------ Data for this exercise ------
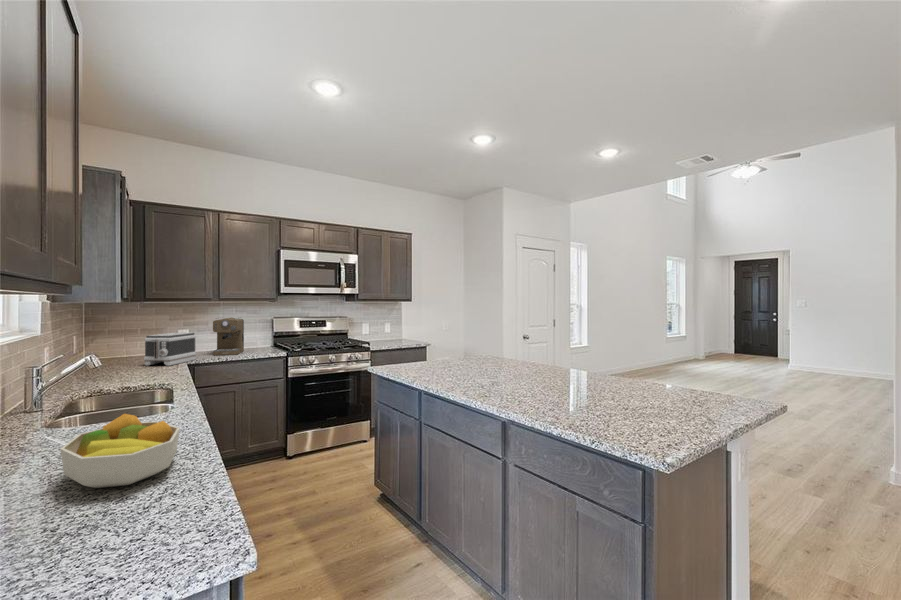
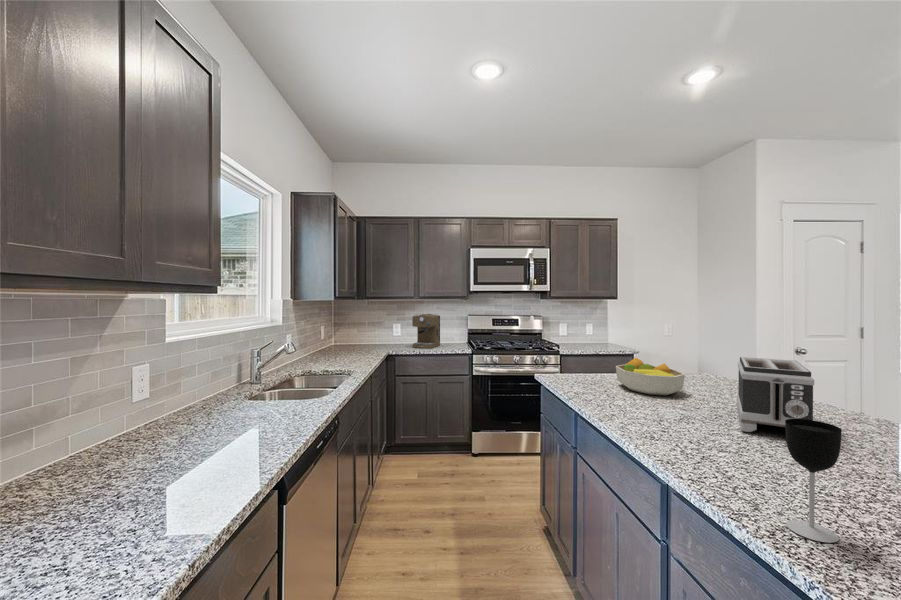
toaster: present [144,333,196,366] -> present [737,357,814,432]
wine glass: none [569,366,592,425] -> present [785,419,842,543]
fruit bowl: present [60,414,180,488] -> present [616,358,685,396]

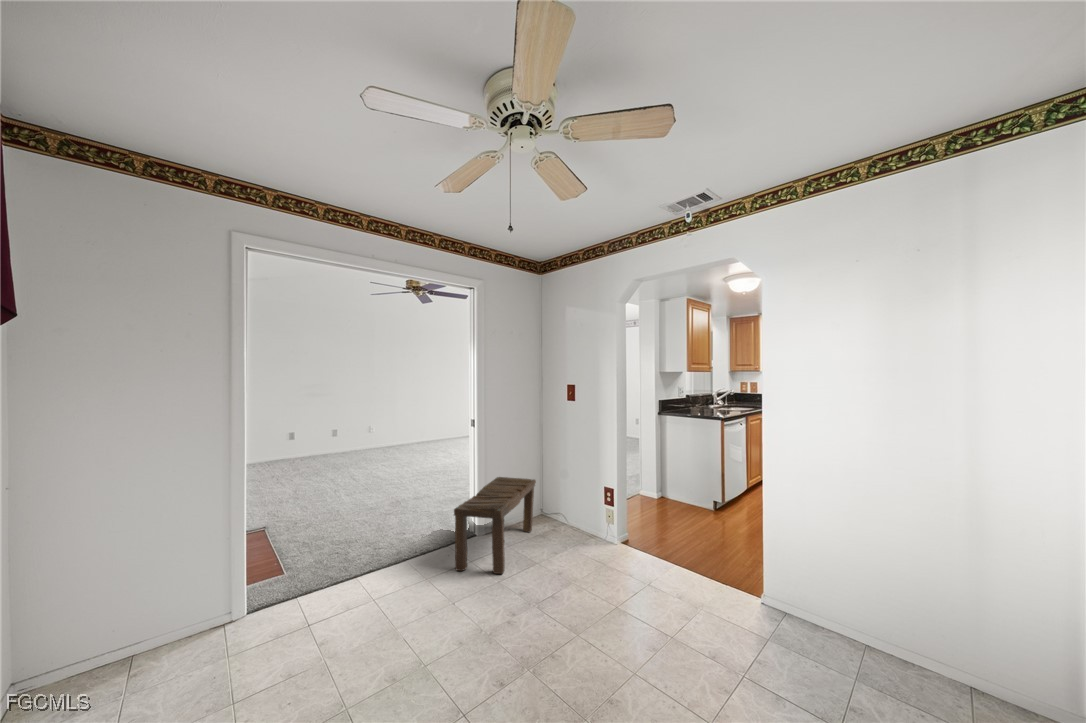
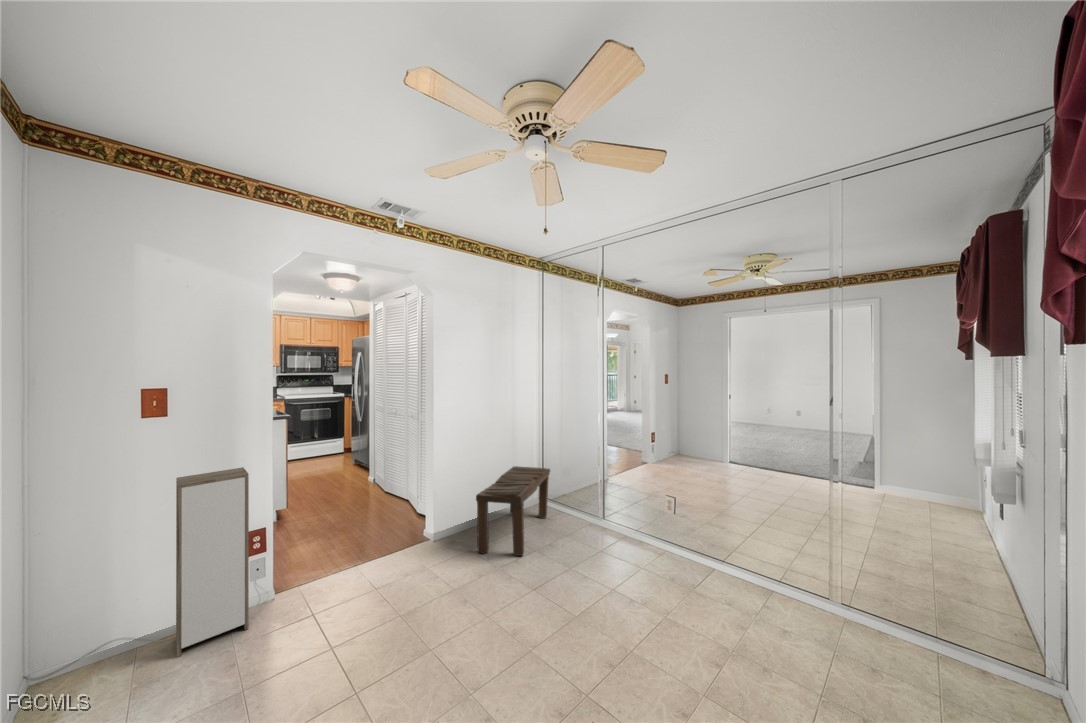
storage cabinet: none [120,481,203,688] -> present [176,467,249,657]

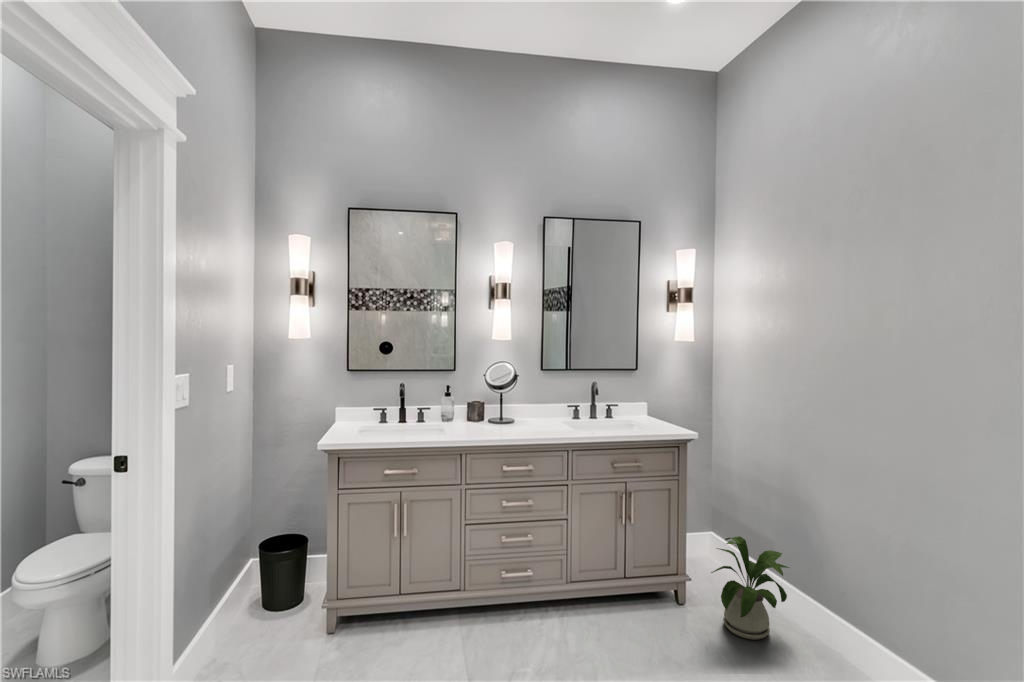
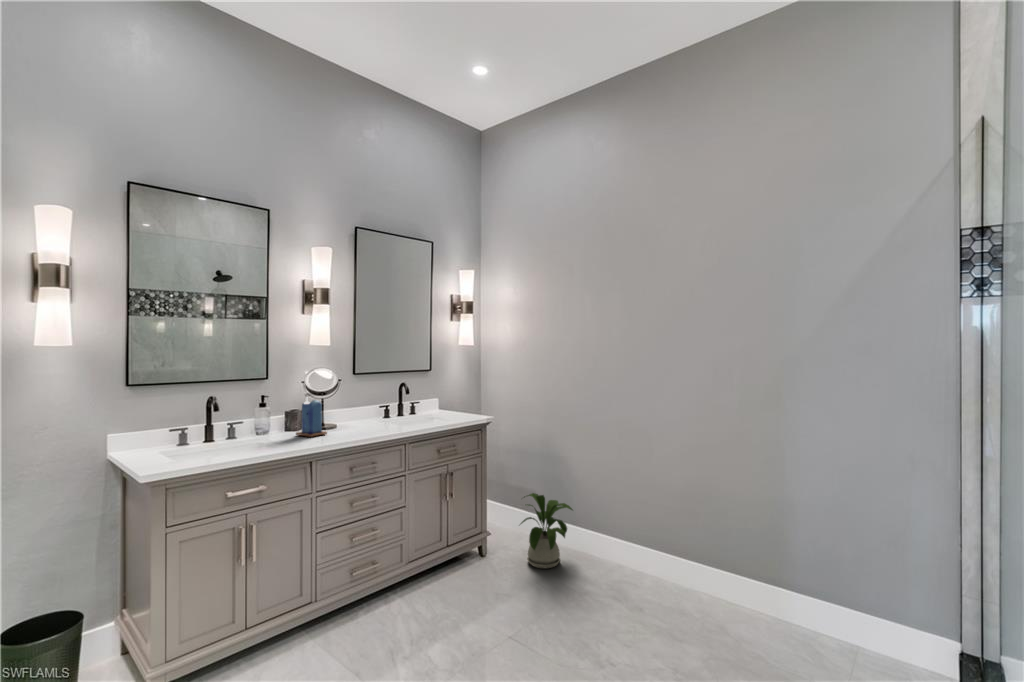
candle: none [469,392,495,431] -> present [296,398,327,437]

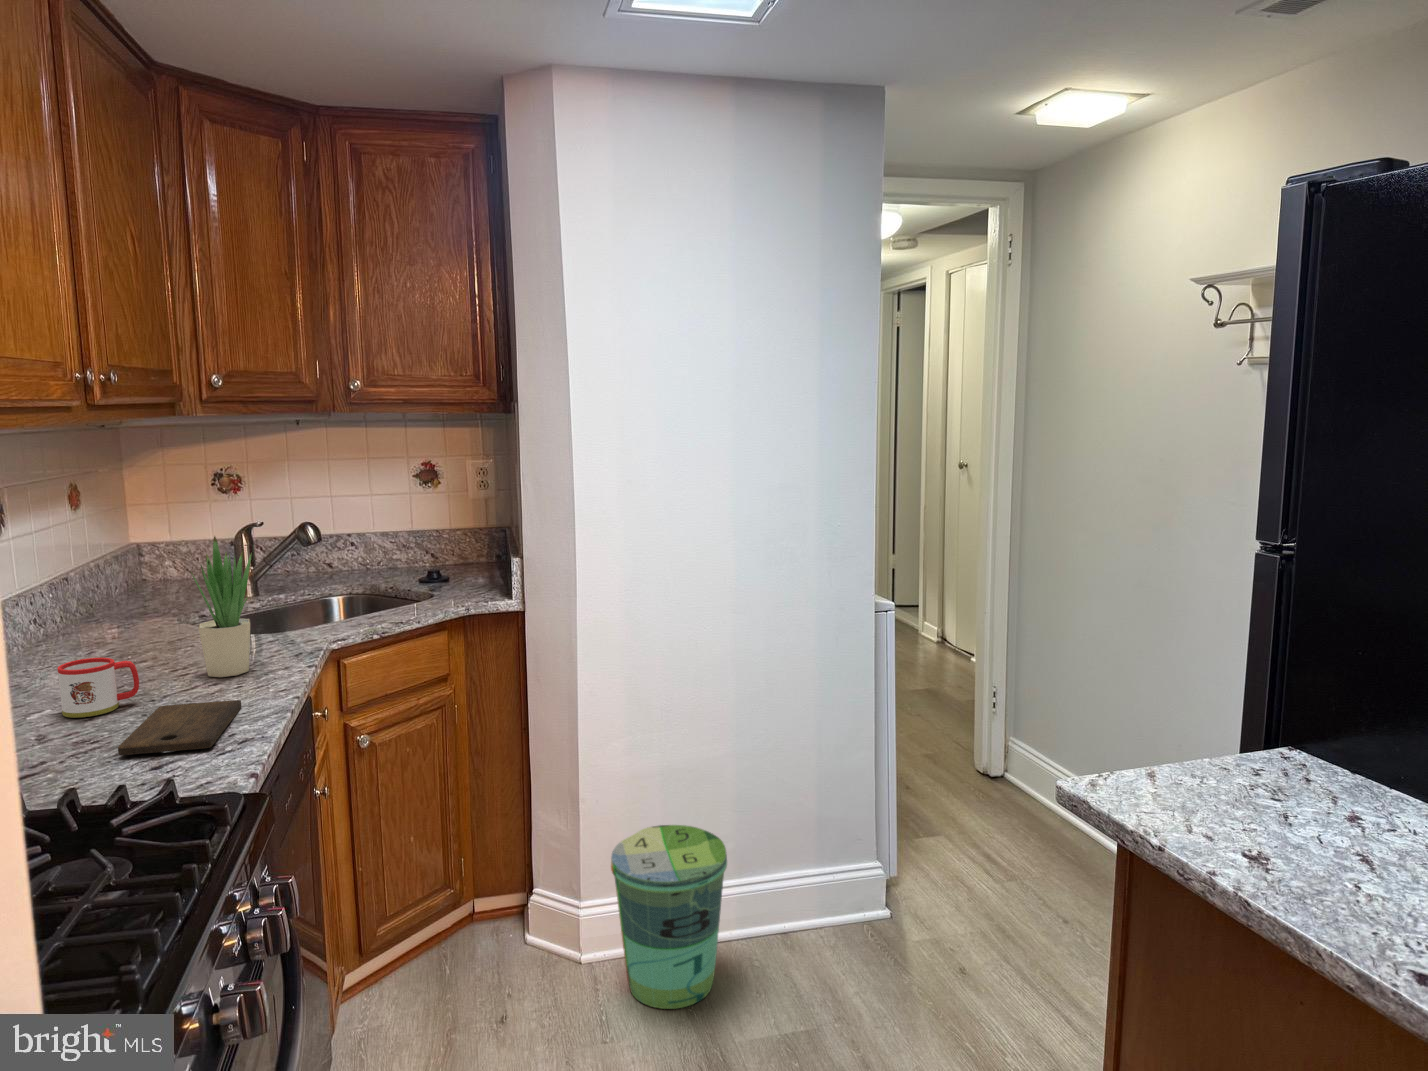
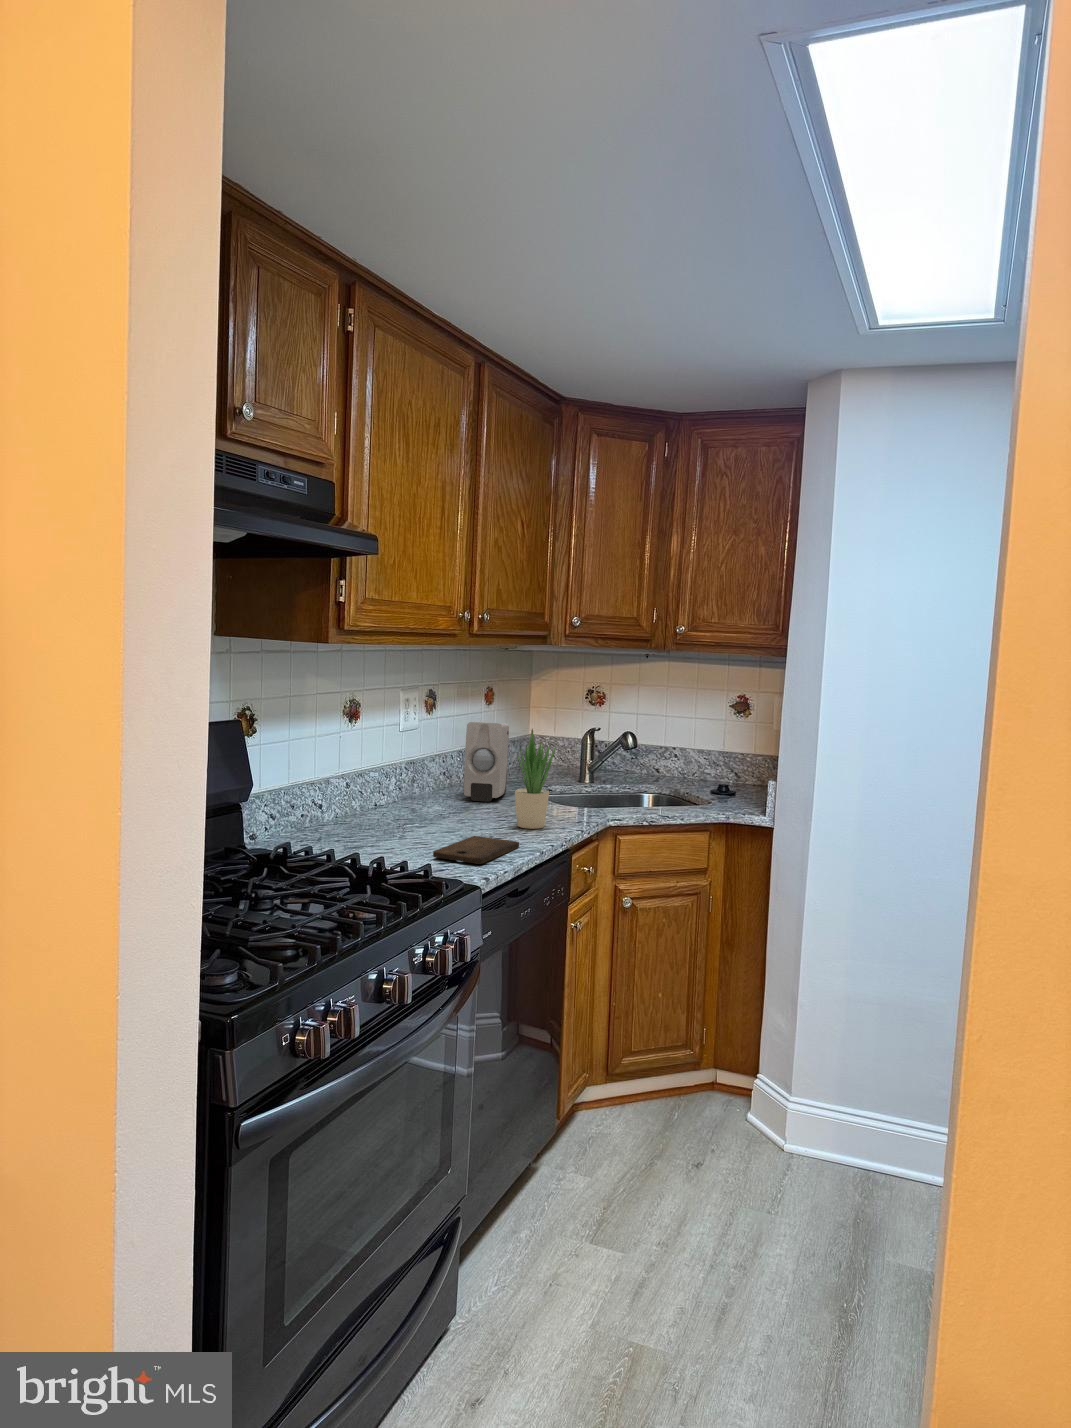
soap dispenser: none [71,532,143,651] -> present [464,722,509,802]
mug: present [57,658,139,718] -> none [426,798,470,834]
trash can: present [611,825,727,1009] -> none [804,1047,920,1223]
------
## [Exercise aim]
Show every line of the data that includes the string "none".

## [Answer section]
wine glass: none [569,366,592,425] -> present [785,419,842,543]
storage cabinet: none [120,481,203,688] -> present [176,467,249,657]
candle: none [469,392,495,431] -> present [296,398,327,437]
soap dispenser: none [71,532,143,651] -> present [464,722,509,802]
mug: present [57,658,139,718] -> none [426,798,470,834]
trash can: present [611,825,727,1009] -> none [804,1047,920,1223]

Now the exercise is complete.